Figure 84-Max differential range tropo delay for Harmonie
Also the Figure 85 plots these worst cases found with the methodology explained in this section 5.4 for each of 2920 sample points of Arome NWM over 1 year, then a green curve denoted Curve C was fitted to worst case over time for each five degrees of elevation.
Figure 85-Max differential range tropo delay for Arome
It is relevant to notice the sharped shape of the Curve C at low elevations of 5°. This phenomena can be explain by the fact that in this Alpines area, gradients in atmospherical parameters are higher and they change more frequently as in Netherlands area particularly closer to the surface (which is the case for low elevations case in
this research). Also, it is important to notice that for this Arome Case, the dash line is below the green line for elevations angle smaller than 6°,therefore the Wall Model methodology appear conservative only for angle superior to 6° of elevation. Furthermore, for Alpines data realy conservative assumptions about the way to find the worst case were taken (as possible approaches closed to the mountain) which are no realistic these can explain the highest values obtained for low elevation angles. Then it could be interesting to only plot results just for elevation angle from 10° to 90° as presented in the following figure and to fit them by the Curve D.

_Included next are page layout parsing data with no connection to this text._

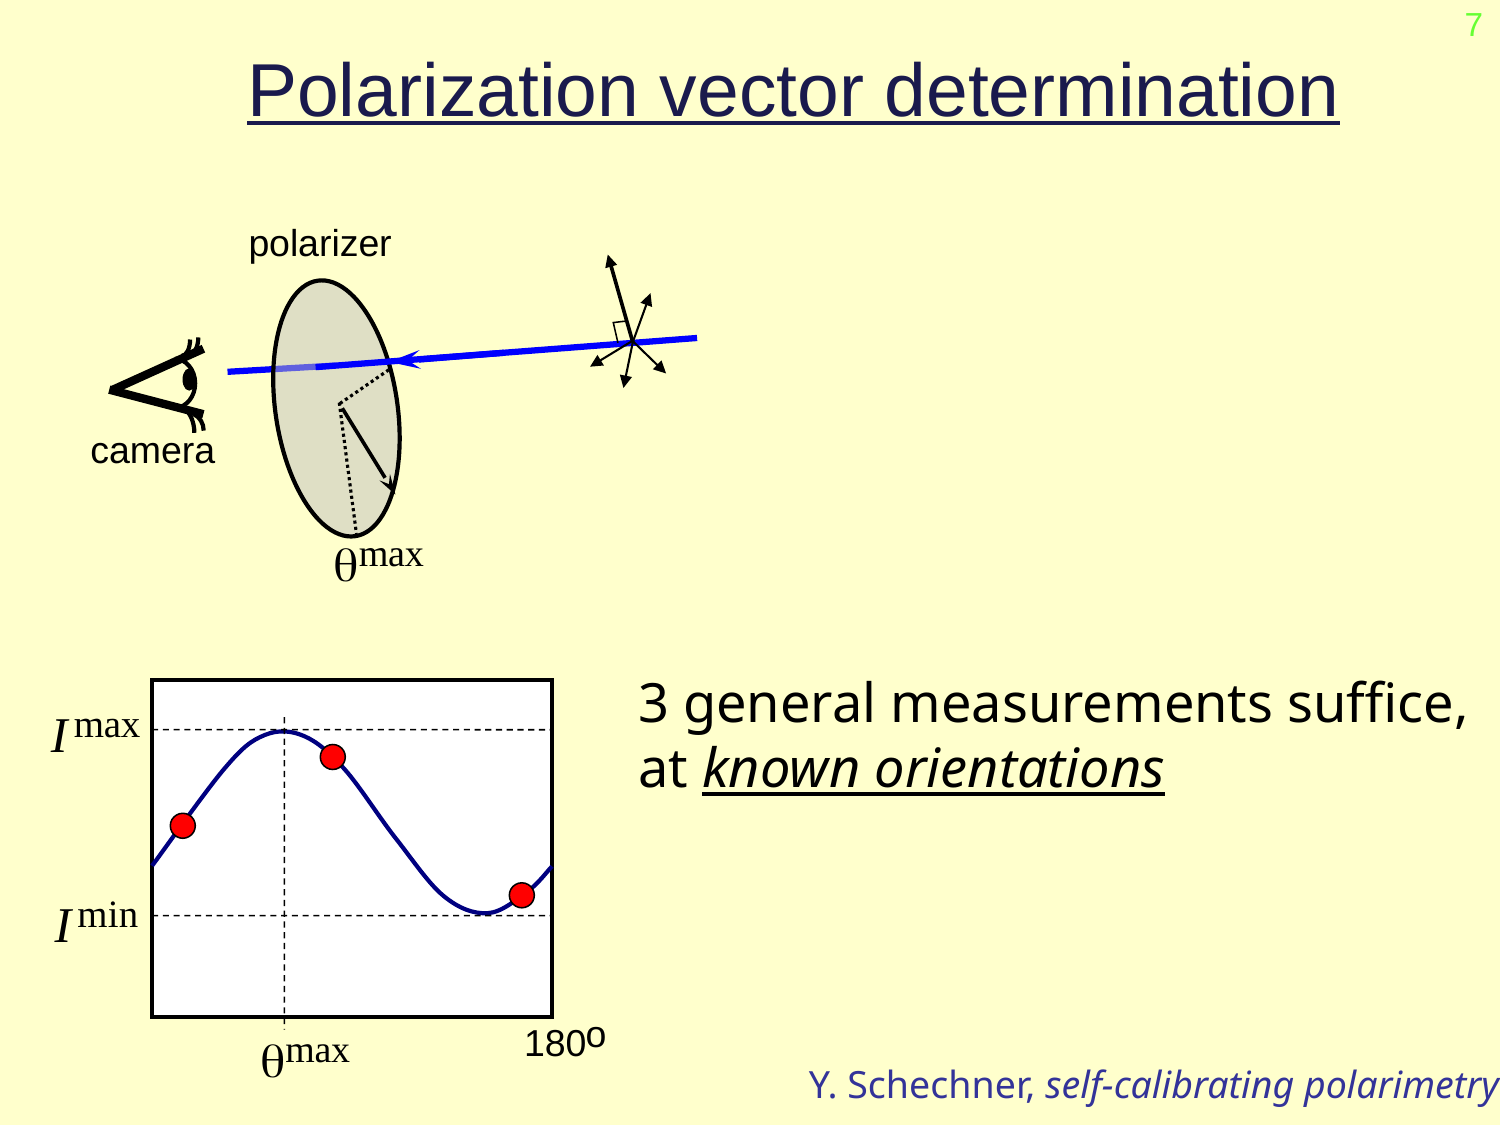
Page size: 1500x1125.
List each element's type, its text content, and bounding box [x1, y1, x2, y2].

text_box 7 [1432, 0, 1500, 51]
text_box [607, 254, 633, 343]
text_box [170, 744, 535, 908]
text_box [44, 535, 646, 1086]
text_box Polarization vector determination [232, 34, 1356, 139]
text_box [232, 227, 409, 337]
text_box Y. Schechner, self-calibrating polarimetry [793, 1053, 1500, 1114]
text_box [74, 337, 698, 481]
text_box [232, 481, 409, 535]
text_box 3 general measurements suffice, at known orientations [646, 661, 1485, 807]
text_box [634, 293, 653, 337]
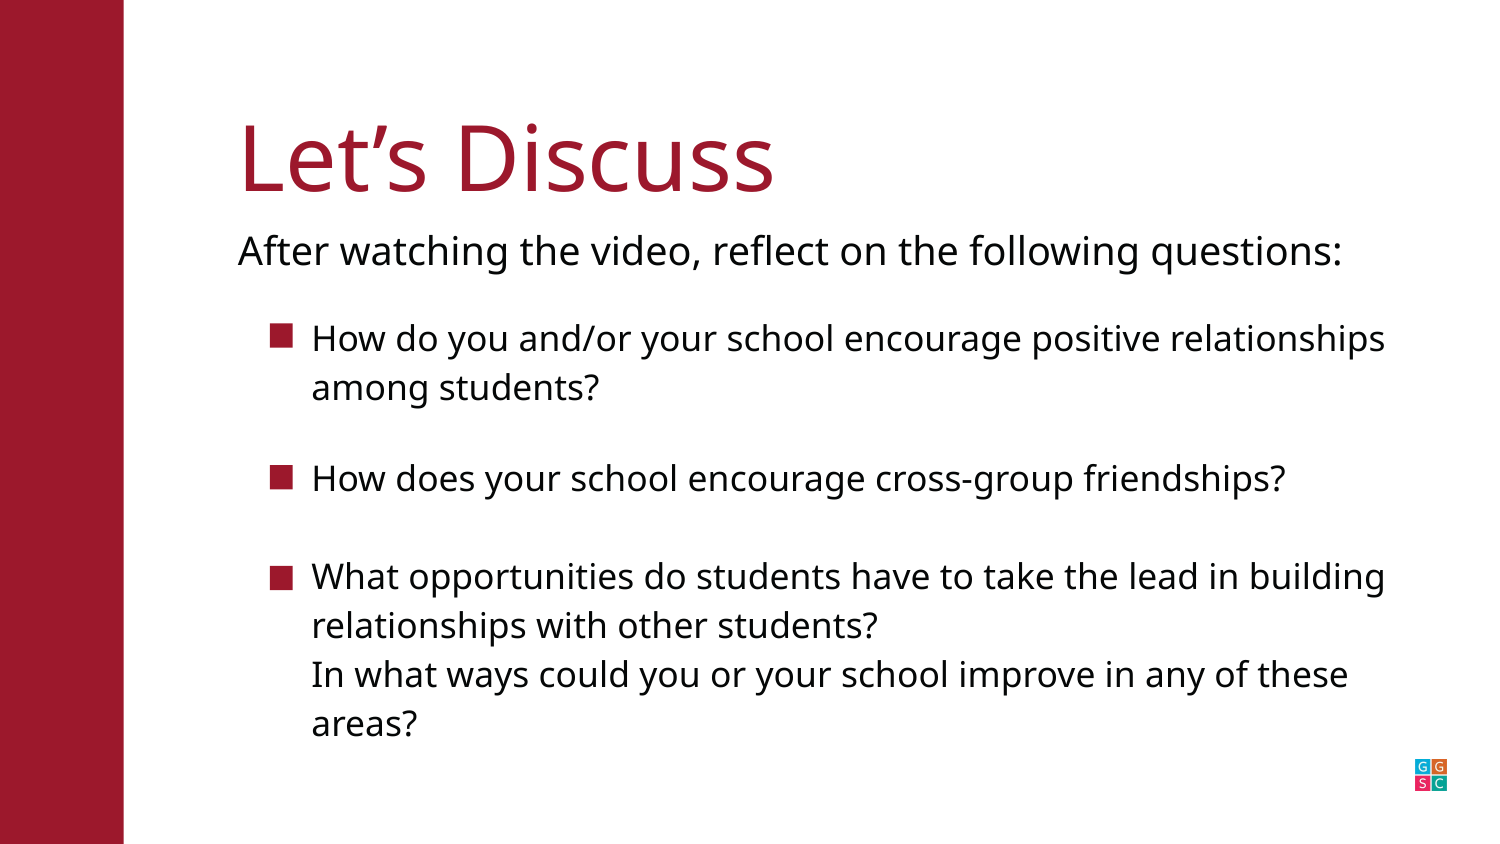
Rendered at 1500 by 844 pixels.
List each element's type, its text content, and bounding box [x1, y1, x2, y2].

text_box How do you and/or your school encourage positive relationships among students? How does your school encourage cross-group friendships? What opportunities do students have to take the lead in building relationships with other students? In what ways could you or your school improve in any of these areas? [311, 309, 1430, 842]
text_box [0, 0, 124, 844]
text_box [269, 465, 293, 490]
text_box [237, 88, 1416, 445]
picture [1415, 759, 1448, 791]
text_box [269, 565, 293, 591]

Figure 86-Max differential range tropo delay for Arome from 10°
Finally, the bounding/fitting curves obtained with each model and data (Ohio, Arome and Harmonie) is represented starting at 5° elevations angle (Curve A,B and C) in Figure 87 and at 10° elevation angle (Curve A,B and D) in Figure 88.
Figure 87-Bounding Curves for each model stating at 5°
Figure 88-Bounding Curves for each model stating at 10°
The differential range tropospheric delay follows an expected trend with respect to elevation. Equations of these curves A, B, C and D are detailed in section 6.3.1.2. Also according to some previous analysis [7] [128], differential range tropospheric delays appeared as large as 0.4m in Ohio for a particular set obtained with GPS data, in the Figure 87, maximum differential range tropospheric delay appear to be about 0.8m by seeing the red Curve B and about 1.1m regarding the Curve C at 5° of Elevation (0.55m at 10° regarding the Curve D) so gradient in Europe seems again (as thought by seeing Figure 83) more important than in the data set examined by Ohio
particularly in Alpines area at low elevation. This could be explained by the fact that abnormal changings in atmospherical parameters should happen more frequently and should be more localized close to the surface (i.e at low elevation) in Alpines area.
Also, it is relevant to notice that the dashed red/green lines (representing the Wall Model curves)are really above the red/green lines that means that using the “Wall model” as a methodology for finding the maximum differential range tropospheric delay is a too conservative methodology therefore the Wall Model methodology appear really conservative.